Reading passage –
□ □ □
4) Run Tivo Service Connection a second time. I have no idea why it takes two runs but that's what TIVO said to do. Run it to 100% until is says "succeeded."

5) Unplug the power to your Bolt. Wait at least 15 seconds. Plug the power back. The unit should boot. Once it is done booting, try Netflix and Amazon Prime Video. If they do not work, wait. It may take some time before they do. In my case, things were not right immediately, and I had to leave. I came back in two hours and all was well.

TIVO said the key thing is checking Netflix and Prime Video in the manage apps and THEN doing the service connection to update the settings.


----------



## dnorth12 (Feb 10, 2005)

xberk said:


> For the record.
> 
> For the past four or five weeks I had a problem streaming from Netflix or Amazon Prime Video on my new Bolt. No error message other than generic "No can do. Try again later" type message.
> 
> ...


I was having the same issue. My Netflix and Amazon Prime were already checked.

I followed the instructions to the letter, minus the check boxes, and it worked for me as well.


----------



## kpeters59 (Jun 19, 2007)

I think the OP's Apps weren't installed...did your Service Connection(s) take a long time, too?

-KP


----------



## dnorth12 (Feb 10, 2005)
□ □ □
Data visualization images –

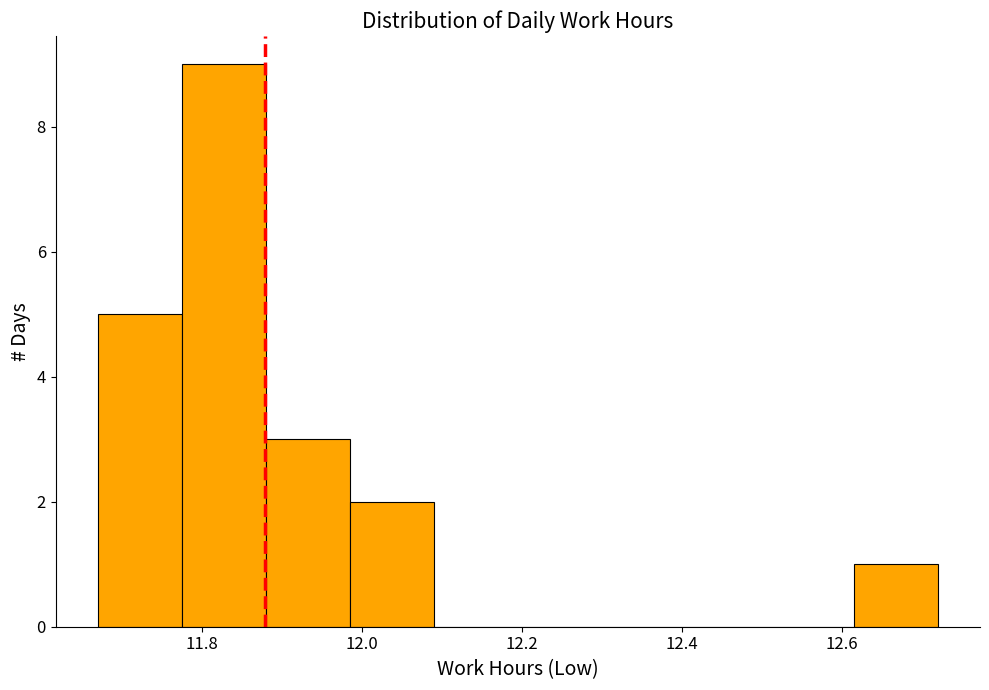

Reading left to right, list every bar in this chart as the range it spans on the x-axis followed by its height. Neither the bar edges nor the heights are printed on the chart, so give them approximately, as read against the axes.

11.670 to 11.775: 5
11.775 to 11.880: 9
11.880 to 11.985: 3
11.985 to 12.090: 2
12.090 to 12.195: 0
12.195 to 12.300: 0
12.300 to 12.405: 0
12.405 to 12.510: 0
12.510 to 12.615: 0
12.615 to 12.720: 1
□ □ □
Directions –
**1.** In the TiVo Bolt thread, how long should you wait after unplugging the power before plugging it back in?
**2.** Write out every line of the data visualization listing exactly, but omit the pictures.

Per-task outputs –
**1.** At least 15 seconds.

**2.**
Reading left to right, list every bar in this chart as the range it spans on the x-axis followed by its height. Neither the bar edges nor the heights are printed on the chart, so give them approximately, as read against the axes.

11.670 to 11.775: 5
11.775 to 11.880: 9
11.880 to 11.985: 3
11.985 to 12.090: 2
12.090 to 12.195: 0
12.195 to 12.300: 0
12.300 to 12.405: 0
12.405 to 12.510: 0
12.510 to 12.615: 0
12.615 to 12.720: 1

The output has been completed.